Mr. Martin argues that Mr. Calderon lacks personal knowledge about whether Mr. Martin actually was given a copy of the folder jacket or not. Opposition, ECF No. 44 at 10–11. As Mr. Calderon was not there when Mr. Martin signed the car rental agreement, this is true. It does not matter, though, because Mr. Calderon only declares that the folder jacket he submitted is the one that was in use at the time Mr. Martin signed the car rental agreement, and, as stated above, the car rental agreement incorporates the terms of the folder jacket.
Second, Mr. Martin argues that Costa Rican law provides that when an individual is a party to a commercial transaction that includes an arbitration agreement there must be written acceptance of both parties and that no one provided such a written acceptance on behalf of Costa Rica Rent a Car. Opposition, ECF No. 44 at 8–10. In support of this argument, Mr. Martin's counsel submits a declaration attaching: (1) an uncertified translation from http:// translate. google. com that purports to be Article 18 of Law 7727 (Law for the Alternative Resolution of Conflicts); (2) a chapter from The International Comparative Legal Guide to International Arbitration 2007 (Global Legal Group); and (3) a screenshot of an article from a website, http:// www. fijatevos. com, that discusses Costa Rican law. See McGuinn Declaration, ECF No. 44–1, Exs. 1–3.
A court determining foreign law “may consider any relevant material or source, including testimony, whether or not submitted by a party or admissible under the Federal Rules of Evidence.” Fed.R.Civ.P. 44.1. “Although, pursuant to Rule 44.1, courts may ascertain foreign law through numerous means, expert testimony accompanied by extracts from foreign legal materials has been and will likely continue to be the basic mode of proving foreign law.” Universe Sales Co., Ltd. v. Silver Castle, Ltd., 182 F.3d 1036, 1038 (9th Cir.1999) (citation omitted). Mr. Martin's counsel's declaration is not expert testimony, and the documents submitted are of questionable accuracy. The court finds Mr. Martin's argument regarding Costa Rican law unsupported.

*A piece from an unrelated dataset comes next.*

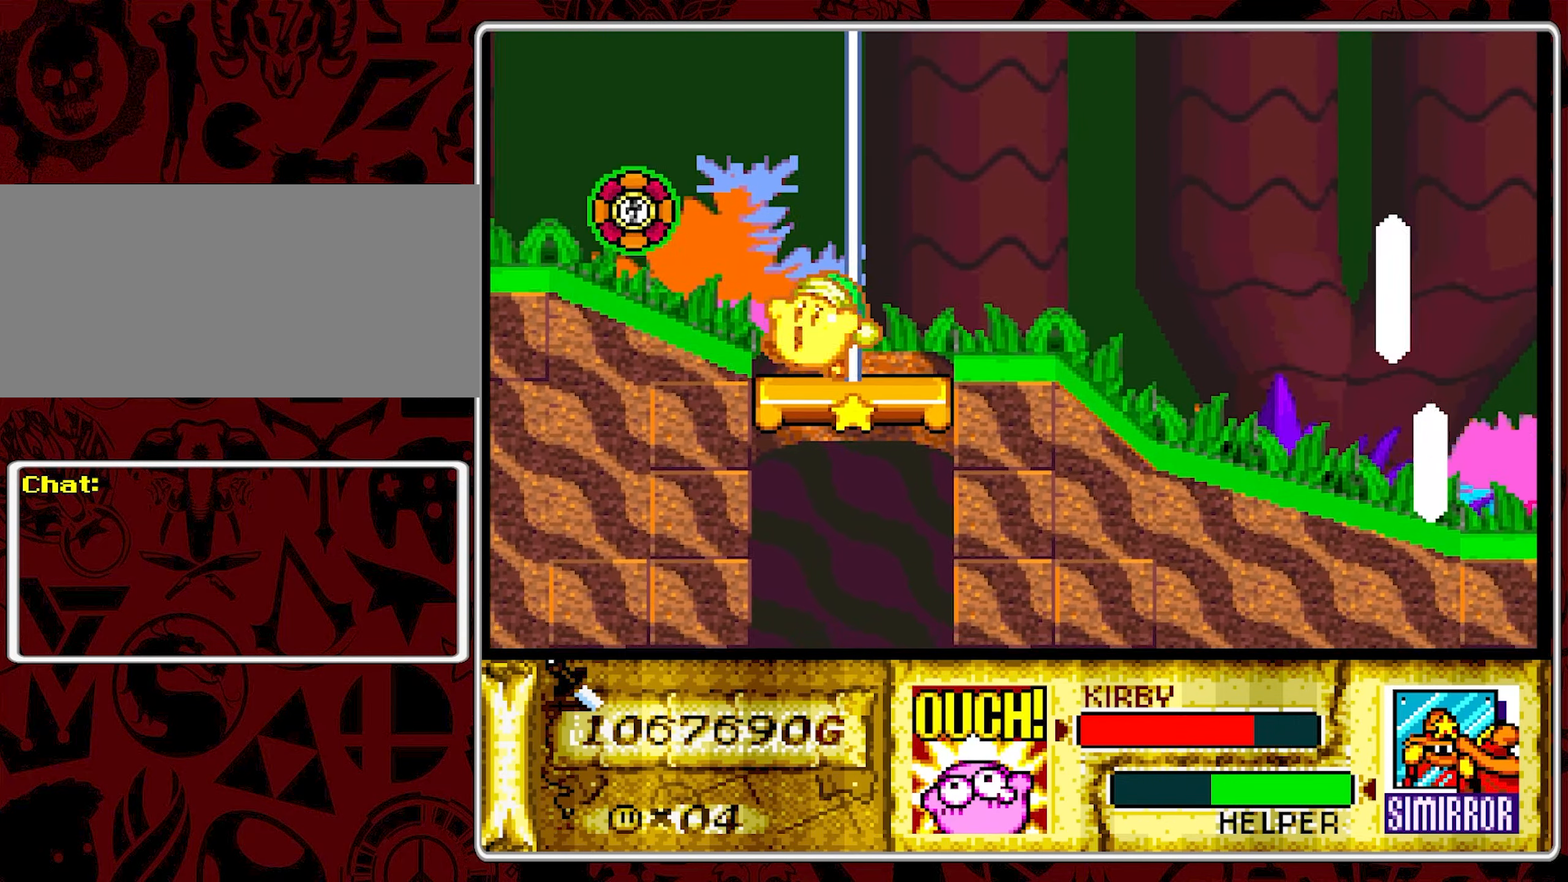
{"buttons": ["DPAD_LEFT"], "events": [[50, "DPAD_LEFT", "up"], [117, "DPAD_LEFT", "down"], [217, "DPAD_LEFT", "up"], [250, "DPAD_LEFT", "down"], [350, "Y", "down"], [467, "Y", "up"]]}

In any event, the court briefly conducted its own internet-based research and found other “relevant material” that suggests that the law Mr. Martin cites may no longer apply. See Kluwer Arbitration Blog, “Costa Rica has a New Arbitration Law,” http:// kluwerarbit rationblog. com/ blog/ 2011/ 06/ 04/ costa- rica- has- a- new- arbitration- law/ (last visited June 20, 2012).
Accordingly, the court finds that a valid arbitration agreement exists. B. Whether Hertz May Enforce the Arbitration Agreement
The FAA “imposes certain rules of fundamental importance, including the basic precept that arbitration ‘is a matter of consent, not coercion.’ ” Stolt–Nielsen S.A. v. AnimalFeeds Int'l Corp., ––– U.S. ––––, 130 S.Ct. 1758, 1773, 176 L.Ed.2d 605 (2010) (quoting Volt Information Sciences, Inc. v. Bd. of Trustees of Leland Stanford Univ., 489 U.S. 468, 479, 109 S.Ct. 1248, 103 L.Ed.2d 488 (1989)). “The right to compel arbitration stems from a contractual right,” which generally “may not be invoked by one who is not a party to the agreement and does not otherwise possess the right to compel arbitration.” Britton v. Co-op Banking Group, 4 F.3d 742, 744 (9th Cir.1993) (citation omitted).
Under the FAA, the question of whether a nonsignatory can compel a signatory to arbitrate a claim pursuant to an arbitration agreement is determined by the federal substantive law of arbitrability. Int'l Paper Co. v. Schwabedissen Maschinen & Anlagen GMBH, 206 F.3d 411, 417 n. 4 (4th Cir.2000) (“The Supreme Court has directed that we ‘apply ordinary state law principles that govern the formation of contracts,’ and the ‘federal substantive law of arbitrability.’ Thus state law determines questions ‘concerning the validity, revocability, or enforceability of contracts generally,’ but the [FAA] and the Convention on the Recognition and Enforcement of Foreign Arbitral Awards, enforced by 9 U.S.C. §§ 201–08 (1994), ‘create a body of federal substantive law of arbitrability, applicable to any arbitration agreement within the coverage of the Act.’ ”) (internal citations omitted); see also Metalclad Corp. v. Ventana Environmental Organizational P'ship, 109 Cal.App.4th 1705, 1712–13, 1 Cal.Rptr.3d 328 (2003).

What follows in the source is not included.